Scott Morrison doesn’t want to be talking about wages. They’ve fallen in real terms while he’s been prime minister, and that fall is accelerating. They’ve been stagnant for the past nine years. And he certainly doesn’t want any suggestion that it is — as Labor says — a deliberate policy by the Coalition.
Morrison’s line on wages is another version of “it’s not my job” — only business can lift wages. There’s no magic pen that Labor can use to increase wages, is a favourite line from the prime minister, one he used again today.
Except Morrison is the head of the biggest employer in the country, the federal government, and for years now he’s suppressed public sector wages — first in the name of fiscal discipline and then, during the pandemic, as a kind of punishment for public servants not losing their jobs as private sector workers were.
The governor of the Reserve Bank, Philip Lowe, has repeatedly lamented the negative role governments have played in poor wages growth — almost as if the head of our central bank thinks there really is a magic pen.
The federal government also controls wages, through its funding and regulation of key sectors like aged care and childcare. The aged care sector — according to literally everyone in that sector, employers and unions alike — the aged care royal commission, and economists have urged a pay rise for aged care workers. Yet Scott Morrison refuses to commit to funding one.
That’s in addition to the submission the government can make to the Fair Work Commission (FWC) as part of its annual wage review across the board.
So there’s no magic pen, but there are several policy levers that will have direct consequences for hundreds of thousands of workers, as well as indirect consequences in terms of driving up wages elsewhere as other sectors compete for workers.
Albanese was asked repeatedly today about wages and whether he could deliver on wages growth, given he has maintained he wants to lift growth, but won’t make any guarantees. He talked up the federal role in submissions to the FWC, his aged care funding commitment and productivity, and emphasised a Hawke-like “full employment summit”. He also made much of a Morrison “gaffe”™ in last night’s yelling competition leaders debate in which the prime minister refused to agree everyone should be paid the minimum wage (Morrison replied: “It depends”).
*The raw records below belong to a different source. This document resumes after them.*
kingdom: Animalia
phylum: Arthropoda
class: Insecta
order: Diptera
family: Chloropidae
Facing questions about his own record today, Morrison adopted a decidedly passive role on wages policy. What could he possibly do? It’s not his job, after all.
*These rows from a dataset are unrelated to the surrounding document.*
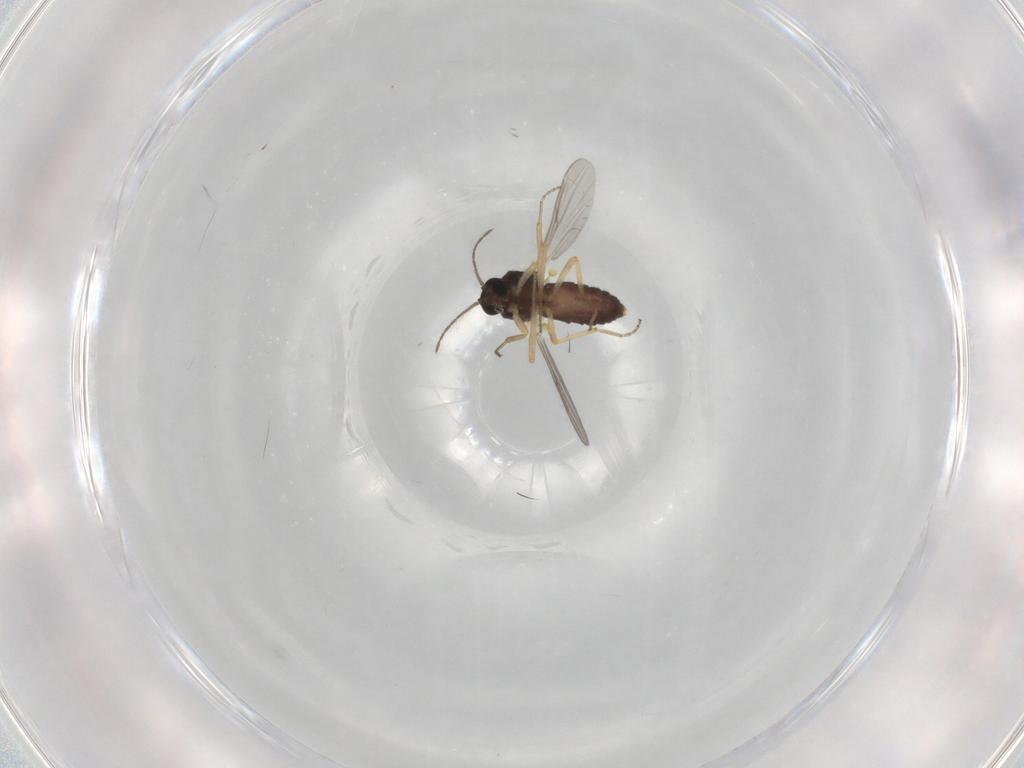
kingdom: Animalia
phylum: Arthropoda
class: Insecta
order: Diptera
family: Ceratopogonidae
Businesses can make wages go up. When businesses are doing well and when unemployment is going down, then wages go up. That is how it works. That is exactly what the Reserve Bank governor was saying. When he was noting that wage rises are starting to happen now, we have been waiting for them for some time … Businesses in a weak economy will not be able to afford wage rises. Businesses in a strong economy, that is a whole different story.
So there you have it — for nine years, we’ve had a weak economy, which meant employers couldn’t pay wage rises. Presumably the economy was far stronger under the Rudd and Gillard governments — annual wages growth peaked at 4.3% in 2009 before the global financial crisis hit, then surged back to 3.9% in 2011-12. But under Tony Abbott, Malcolm Turnbull and Scott Morrison, wages growth has never got above 2.7% and spent all of 2017 below 2%.
If that’s at odds with the economic narrative from Morrison and Treasurer Josh Frydenberg that the economy is going great guns, well, take it up with them.
Truth is, our low wages growth is because of a broken industrial relations system in which the rules are stacked against workers and enterprise agreements stifle wages growth and the capacity of workers to exploit tighter labour market conditions. But neither side is willing to talk about returning Australia to an industrial relations environment where workers can properly exploit market conditions to drive up their asking price.
If the press packs pursuing both leaders weren’t so obsessed with gotcha questions, maybe we could get some answers on that.